Then the anger spread to my brother and sisters, I was often trying to raise them up in their life, trying to find financial solutions for them, often forgetting myself or rather denying myself everything in the process. I would notice that they often wanted more than I could afford and were never happy with what I was doing for them. I got angry with them and stopped all communication with them. One day a friend who could see what I was going through asked me to forgive them, not for themselves but for myself and because I trusteed the friend and I adhered to the request. For days I would be aware of the anger in me and would ask God to get me to the level of forgiveness I need to get, as I slowly thought about the possibility of forgiveness, I slowly began to mellow my hard stand on them got less, I slowly I began to listen to them more attentively, I first forgave my parents then started with my siblings one at a time it has been a two year process and as I forgive them, they forgave me. As they forgive me we started to enjoy a good relationship with each other. They somehow began to also forgive each other. I slowly also began to forgive those around me. I was less critical of people and situations and often sat like a child among people quietly, listening and watching, only speaking when asked. I also started to forgive myself and treat myself well. With this serenity my health improved, I was able to start walking for leisure and started to loose weight, people I knew and strangers opened up to me a lot more and told me deep stuff, I started to pray a lot more, I mean really pray then I started to look different I like shed off 10 years from my face and body, people smiled at more often, were more receptive and kind, I got less sick or rather let’s  say I enjoyed a healthy lifestyle. Everything in my life started to turn around, I began to notice alot of fun things to do to make life interesting and today life has become an exciting adventure filled with good health, happiness and fulfillment.

A little Eden also goes a long way to speed up any aliments that we all may be suffering from.

● Records provided
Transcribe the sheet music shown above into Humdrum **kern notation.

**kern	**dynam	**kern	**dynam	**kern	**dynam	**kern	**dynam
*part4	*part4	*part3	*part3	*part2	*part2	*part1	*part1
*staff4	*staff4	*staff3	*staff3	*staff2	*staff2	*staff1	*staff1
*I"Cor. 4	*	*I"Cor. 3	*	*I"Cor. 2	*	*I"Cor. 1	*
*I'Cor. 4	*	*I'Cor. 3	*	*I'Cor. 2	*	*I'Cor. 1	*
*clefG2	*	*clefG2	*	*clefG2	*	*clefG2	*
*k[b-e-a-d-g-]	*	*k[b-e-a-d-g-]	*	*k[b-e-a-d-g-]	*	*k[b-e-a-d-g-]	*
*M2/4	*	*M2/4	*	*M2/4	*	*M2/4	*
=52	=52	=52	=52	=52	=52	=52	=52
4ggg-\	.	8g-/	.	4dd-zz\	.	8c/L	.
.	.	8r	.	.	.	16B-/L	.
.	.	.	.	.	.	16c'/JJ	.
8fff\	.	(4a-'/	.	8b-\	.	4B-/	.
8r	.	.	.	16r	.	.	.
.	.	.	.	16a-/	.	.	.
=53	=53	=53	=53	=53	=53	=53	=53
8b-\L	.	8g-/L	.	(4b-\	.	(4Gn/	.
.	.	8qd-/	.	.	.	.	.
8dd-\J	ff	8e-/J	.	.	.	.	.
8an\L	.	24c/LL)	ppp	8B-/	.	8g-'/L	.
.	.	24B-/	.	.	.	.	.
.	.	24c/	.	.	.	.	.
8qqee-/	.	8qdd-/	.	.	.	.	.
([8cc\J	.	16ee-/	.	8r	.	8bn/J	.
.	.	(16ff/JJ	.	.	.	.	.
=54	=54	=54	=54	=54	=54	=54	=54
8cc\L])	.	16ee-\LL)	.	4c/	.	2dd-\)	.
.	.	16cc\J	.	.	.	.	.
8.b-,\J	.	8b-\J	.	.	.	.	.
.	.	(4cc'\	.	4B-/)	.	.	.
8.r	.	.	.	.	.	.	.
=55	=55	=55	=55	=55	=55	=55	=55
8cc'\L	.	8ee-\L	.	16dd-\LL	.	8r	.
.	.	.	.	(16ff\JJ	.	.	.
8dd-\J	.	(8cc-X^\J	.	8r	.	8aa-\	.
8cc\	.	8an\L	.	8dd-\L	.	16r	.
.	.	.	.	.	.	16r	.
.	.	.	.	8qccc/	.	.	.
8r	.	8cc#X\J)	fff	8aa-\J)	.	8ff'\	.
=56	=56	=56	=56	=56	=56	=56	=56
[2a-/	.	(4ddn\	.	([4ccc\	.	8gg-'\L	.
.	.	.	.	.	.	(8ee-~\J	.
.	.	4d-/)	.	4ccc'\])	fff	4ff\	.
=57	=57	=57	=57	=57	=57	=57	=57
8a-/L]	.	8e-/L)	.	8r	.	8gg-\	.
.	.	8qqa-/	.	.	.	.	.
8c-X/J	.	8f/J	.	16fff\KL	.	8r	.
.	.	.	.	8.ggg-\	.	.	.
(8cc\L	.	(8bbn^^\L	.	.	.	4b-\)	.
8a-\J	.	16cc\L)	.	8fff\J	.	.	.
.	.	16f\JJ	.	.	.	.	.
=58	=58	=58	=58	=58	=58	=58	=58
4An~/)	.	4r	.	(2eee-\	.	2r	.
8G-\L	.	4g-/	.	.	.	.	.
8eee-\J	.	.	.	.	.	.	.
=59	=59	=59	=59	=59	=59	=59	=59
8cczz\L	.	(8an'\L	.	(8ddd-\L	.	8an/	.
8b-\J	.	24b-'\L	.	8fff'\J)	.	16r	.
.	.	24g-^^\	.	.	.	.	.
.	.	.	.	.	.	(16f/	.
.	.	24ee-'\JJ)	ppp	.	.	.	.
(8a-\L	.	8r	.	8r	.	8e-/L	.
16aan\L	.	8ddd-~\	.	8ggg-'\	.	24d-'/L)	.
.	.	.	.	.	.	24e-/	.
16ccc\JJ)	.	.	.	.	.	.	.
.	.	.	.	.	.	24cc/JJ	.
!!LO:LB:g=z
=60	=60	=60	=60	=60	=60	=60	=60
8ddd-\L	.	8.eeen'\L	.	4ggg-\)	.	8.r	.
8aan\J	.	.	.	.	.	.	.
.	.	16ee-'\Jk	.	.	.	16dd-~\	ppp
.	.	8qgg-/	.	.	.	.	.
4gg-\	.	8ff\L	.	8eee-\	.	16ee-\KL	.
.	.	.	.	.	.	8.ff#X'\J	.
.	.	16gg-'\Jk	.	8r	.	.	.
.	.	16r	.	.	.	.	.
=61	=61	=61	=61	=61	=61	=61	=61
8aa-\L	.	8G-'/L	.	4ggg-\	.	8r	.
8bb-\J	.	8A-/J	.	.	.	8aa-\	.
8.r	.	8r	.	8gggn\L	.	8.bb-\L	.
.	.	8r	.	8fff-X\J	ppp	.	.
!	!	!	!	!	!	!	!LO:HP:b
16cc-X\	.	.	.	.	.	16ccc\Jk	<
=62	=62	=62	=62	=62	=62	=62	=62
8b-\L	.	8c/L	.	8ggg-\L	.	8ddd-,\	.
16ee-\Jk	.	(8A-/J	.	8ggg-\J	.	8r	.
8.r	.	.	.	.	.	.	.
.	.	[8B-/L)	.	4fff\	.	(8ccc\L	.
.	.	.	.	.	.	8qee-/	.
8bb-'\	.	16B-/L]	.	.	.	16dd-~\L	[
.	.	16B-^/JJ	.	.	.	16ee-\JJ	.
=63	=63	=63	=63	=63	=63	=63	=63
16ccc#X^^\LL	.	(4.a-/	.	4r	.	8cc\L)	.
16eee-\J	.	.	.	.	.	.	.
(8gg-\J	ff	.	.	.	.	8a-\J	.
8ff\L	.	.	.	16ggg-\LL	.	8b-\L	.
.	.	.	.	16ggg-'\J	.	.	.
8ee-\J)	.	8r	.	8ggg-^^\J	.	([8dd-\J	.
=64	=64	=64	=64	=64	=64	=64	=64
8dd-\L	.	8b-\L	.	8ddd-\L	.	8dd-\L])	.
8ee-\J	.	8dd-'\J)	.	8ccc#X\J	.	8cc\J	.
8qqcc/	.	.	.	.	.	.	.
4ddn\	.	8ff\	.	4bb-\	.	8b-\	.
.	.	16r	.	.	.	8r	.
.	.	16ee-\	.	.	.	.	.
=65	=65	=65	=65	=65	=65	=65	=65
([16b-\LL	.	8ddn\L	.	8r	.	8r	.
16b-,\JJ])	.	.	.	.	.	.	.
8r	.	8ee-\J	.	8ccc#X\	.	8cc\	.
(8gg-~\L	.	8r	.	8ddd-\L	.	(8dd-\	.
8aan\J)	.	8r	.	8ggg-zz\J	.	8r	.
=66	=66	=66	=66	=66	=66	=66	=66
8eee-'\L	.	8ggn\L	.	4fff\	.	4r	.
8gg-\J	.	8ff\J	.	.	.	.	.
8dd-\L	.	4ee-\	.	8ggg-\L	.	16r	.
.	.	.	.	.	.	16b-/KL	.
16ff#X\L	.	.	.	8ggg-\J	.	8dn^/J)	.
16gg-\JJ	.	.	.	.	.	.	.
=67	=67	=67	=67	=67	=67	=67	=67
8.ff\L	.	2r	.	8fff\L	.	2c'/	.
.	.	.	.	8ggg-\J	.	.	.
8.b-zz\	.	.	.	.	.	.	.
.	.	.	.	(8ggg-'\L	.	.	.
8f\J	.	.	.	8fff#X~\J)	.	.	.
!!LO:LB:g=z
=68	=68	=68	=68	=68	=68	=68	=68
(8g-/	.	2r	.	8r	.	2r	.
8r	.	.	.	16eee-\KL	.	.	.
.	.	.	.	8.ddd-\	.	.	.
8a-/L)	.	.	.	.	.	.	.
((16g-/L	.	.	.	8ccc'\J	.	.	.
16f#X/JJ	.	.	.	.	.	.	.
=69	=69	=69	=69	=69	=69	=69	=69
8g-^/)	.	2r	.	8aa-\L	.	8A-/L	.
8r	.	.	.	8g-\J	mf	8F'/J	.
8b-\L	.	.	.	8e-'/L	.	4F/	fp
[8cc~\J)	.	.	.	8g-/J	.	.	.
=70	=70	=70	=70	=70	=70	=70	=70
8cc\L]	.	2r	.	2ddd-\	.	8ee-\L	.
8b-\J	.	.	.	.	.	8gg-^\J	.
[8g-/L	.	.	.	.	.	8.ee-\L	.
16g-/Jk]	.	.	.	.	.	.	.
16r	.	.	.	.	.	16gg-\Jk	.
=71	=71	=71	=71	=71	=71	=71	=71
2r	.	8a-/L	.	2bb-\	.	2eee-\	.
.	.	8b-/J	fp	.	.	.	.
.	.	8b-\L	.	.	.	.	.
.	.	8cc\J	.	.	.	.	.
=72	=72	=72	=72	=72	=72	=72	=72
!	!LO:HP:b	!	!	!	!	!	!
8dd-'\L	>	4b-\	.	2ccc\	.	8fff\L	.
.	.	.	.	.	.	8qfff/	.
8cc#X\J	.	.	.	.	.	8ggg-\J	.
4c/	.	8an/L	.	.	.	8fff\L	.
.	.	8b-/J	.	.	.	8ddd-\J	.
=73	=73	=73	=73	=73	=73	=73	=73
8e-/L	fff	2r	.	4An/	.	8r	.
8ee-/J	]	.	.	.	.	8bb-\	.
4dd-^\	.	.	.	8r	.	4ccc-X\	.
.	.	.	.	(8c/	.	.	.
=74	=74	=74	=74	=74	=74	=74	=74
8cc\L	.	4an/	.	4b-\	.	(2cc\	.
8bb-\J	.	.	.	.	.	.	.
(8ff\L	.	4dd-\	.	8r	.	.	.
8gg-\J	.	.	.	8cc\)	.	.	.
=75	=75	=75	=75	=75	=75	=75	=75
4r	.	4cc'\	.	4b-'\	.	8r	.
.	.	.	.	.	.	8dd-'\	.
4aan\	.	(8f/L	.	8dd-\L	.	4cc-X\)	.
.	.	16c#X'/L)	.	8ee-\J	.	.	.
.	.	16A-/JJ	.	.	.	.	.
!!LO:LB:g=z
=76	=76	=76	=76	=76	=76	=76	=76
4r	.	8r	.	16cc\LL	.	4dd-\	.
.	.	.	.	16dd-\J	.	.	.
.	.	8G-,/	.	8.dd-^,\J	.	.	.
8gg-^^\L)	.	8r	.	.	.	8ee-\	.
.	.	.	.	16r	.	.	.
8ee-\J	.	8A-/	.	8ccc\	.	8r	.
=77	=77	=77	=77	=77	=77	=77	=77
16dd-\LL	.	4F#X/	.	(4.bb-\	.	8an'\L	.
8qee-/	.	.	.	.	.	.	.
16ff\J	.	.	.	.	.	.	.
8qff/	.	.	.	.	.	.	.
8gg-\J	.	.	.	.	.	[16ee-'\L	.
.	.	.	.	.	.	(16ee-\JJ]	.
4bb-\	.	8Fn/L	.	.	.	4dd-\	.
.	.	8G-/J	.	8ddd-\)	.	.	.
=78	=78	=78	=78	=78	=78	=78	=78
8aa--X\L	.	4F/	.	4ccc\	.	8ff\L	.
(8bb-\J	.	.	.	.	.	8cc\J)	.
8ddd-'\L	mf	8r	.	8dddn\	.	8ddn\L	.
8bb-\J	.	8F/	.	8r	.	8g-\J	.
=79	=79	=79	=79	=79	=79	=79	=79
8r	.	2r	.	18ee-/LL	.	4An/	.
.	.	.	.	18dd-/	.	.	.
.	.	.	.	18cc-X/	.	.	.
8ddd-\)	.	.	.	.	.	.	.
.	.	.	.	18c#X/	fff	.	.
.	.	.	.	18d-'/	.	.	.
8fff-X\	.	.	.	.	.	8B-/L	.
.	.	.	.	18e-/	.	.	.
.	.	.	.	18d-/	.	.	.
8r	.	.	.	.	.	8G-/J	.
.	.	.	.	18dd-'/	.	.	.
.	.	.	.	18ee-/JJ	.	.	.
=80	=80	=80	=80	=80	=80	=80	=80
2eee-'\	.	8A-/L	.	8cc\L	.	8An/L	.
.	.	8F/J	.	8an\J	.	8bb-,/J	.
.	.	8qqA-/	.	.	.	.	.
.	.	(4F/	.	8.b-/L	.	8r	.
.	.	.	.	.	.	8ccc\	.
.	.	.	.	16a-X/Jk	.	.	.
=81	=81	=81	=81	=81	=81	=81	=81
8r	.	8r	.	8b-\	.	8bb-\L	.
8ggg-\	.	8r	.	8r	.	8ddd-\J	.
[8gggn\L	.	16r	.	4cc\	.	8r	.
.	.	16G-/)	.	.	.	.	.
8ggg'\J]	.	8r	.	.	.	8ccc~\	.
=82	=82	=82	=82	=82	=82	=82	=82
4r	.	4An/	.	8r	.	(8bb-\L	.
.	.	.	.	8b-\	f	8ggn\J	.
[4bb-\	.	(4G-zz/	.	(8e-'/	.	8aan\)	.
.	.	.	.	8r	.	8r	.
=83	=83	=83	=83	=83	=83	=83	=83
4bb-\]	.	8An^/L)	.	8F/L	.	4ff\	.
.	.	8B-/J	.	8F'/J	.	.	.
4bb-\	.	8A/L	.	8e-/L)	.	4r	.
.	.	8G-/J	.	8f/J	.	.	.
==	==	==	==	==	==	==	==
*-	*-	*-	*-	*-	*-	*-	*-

● Aim of the task
Decide whether each statement agrees with the account of forgiveness, answering yes or no and quoting the deciding words of the text: (a) The friend asked the writer to forgive the family for the writer's own sake. (b) The writer forgave the siblings before forgiving the parents. (c) The forgiving took two years.

● Response for this exercise
(a) Yes: "not for themselves but for myself"
(b) No: "I first forgave my parents then started with my siblings one at a time"
(c) Yes: "it has been a two year process"